До полудня проспали, как убитые. Затем Купец растормошил всех и дал команду двигать на море. Собирались нехотя, как сонные мухи — в головах шумело, в желудках нехорошо урчало и, исходя из такого расклада, решительно ничего не хотелось, но Купец был настойчив и скоро вся братия была на ногах. По дороге, в продовольственном киоске, набили спортивную сумку Финика пивом и бутербродами. Оживление страждущих произошло на пляже, когда были раскупорены бутылки и сделаны первые спасительные глотки. Вскоре взбодренный Финик изъявил желание прошвырнуться вдоль берега, и к нему присоединился Леня Крот. Купец идти не захотел, но предупредил их, чтоб шатались недолго.
— Что ж, Гриша, рассказывай, кого привез, — поинтересовался Лодин, когда они остались наедине. — Люди-то надежные?

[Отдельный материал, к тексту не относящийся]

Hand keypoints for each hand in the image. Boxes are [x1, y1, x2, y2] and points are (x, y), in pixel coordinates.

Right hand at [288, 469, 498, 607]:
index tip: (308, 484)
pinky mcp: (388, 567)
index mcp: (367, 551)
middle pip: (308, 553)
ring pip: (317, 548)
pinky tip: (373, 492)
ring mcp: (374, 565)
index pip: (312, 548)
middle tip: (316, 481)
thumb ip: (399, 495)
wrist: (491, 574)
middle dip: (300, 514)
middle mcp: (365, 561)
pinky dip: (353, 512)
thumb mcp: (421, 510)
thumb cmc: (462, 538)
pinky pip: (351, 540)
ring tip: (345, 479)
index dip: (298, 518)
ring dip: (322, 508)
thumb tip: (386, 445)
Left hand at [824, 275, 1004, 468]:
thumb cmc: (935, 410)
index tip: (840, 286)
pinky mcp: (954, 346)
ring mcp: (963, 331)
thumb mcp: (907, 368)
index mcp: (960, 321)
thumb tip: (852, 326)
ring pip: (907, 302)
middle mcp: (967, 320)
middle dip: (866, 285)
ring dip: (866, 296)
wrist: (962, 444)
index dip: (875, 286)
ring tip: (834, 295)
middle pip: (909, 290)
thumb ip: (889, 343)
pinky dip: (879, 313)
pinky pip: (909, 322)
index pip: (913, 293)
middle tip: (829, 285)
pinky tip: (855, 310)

— Сейчас обрисую, — Купец не торопясь достал сигарету, закурил. — Так, сначала Финик. Бездельник и прохиндей, каких свет не видел. Учился в Москве, в инязе, выгнали с третьего курса. Предки живут в Свердловске, говорит, что оба шишкари. Отец — управляющий стройтрестом, мать — что-то там по партийной линии. Не исключено, что врет — это за ним водится. В Нефтеозерске живет у тетки — после отчисления-де отец велел на глаза не показываться. Нигде не прописан, не работает, перебивается случайными заработками, в основном халтурит на свадьбах, как фотограф. Прячется от военкомата, армии больше СПИДа боится. Любит выпить на халяву, пьет много и без меры. Выпьет — болтлив. Любит азартные игры в карты, но играет стояще, пока трезв. В Нефтеозерске у него должок приличный возник, а расплатиться нечем. Кредиторы уже проценты накручивали, срок дали — если что — на нож поставят, так он, голубок, сам ко мне в руки прилетел, расхныкался, мол, Купец, выручай советом, где бабки раздобыть, а то хана будет. Спас я его, раздолбая: с ребятами вопрос уладил — долг на себя переписал, так что он теперь с потрохами мой.